Dataset entries:
+===+
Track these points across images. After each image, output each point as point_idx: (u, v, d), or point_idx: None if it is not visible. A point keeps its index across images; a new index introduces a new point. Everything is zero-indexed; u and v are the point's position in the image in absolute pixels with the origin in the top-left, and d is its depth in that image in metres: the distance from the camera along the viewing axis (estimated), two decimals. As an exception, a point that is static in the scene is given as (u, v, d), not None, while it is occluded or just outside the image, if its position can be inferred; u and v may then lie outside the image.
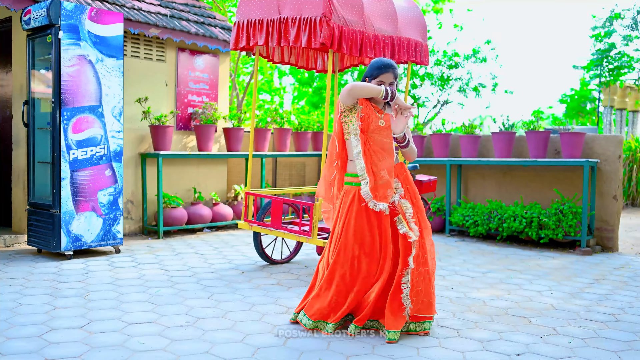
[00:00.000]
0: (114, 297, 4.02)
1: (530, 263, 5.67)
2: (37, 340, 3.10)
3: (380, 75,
+===+
_What is required_
Without the pictures, give back every record precisely as shown.

_Exercise answer_
Track these points across images. After each image, output each point as point_idx: (u, v, d), or point_idx: None if it is not visible. A point keeps its index across images; a new index introduces a new point. Everything is zero-indexed; u and v are the point's position in the image in absolute pixels with the origin in the top-left, and d is its depth in that image in metres: the distance from the camera along the viewing axis (estimated), two decimals. As an exception, a point that is static in the scene is given as (u, v, d), not None, while it is occluded or just outside the image, if its position can be inferred; u and v may then lie outside the image.
[00:00.000]
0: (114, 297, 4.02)
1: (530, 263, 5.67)
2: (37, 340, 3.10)
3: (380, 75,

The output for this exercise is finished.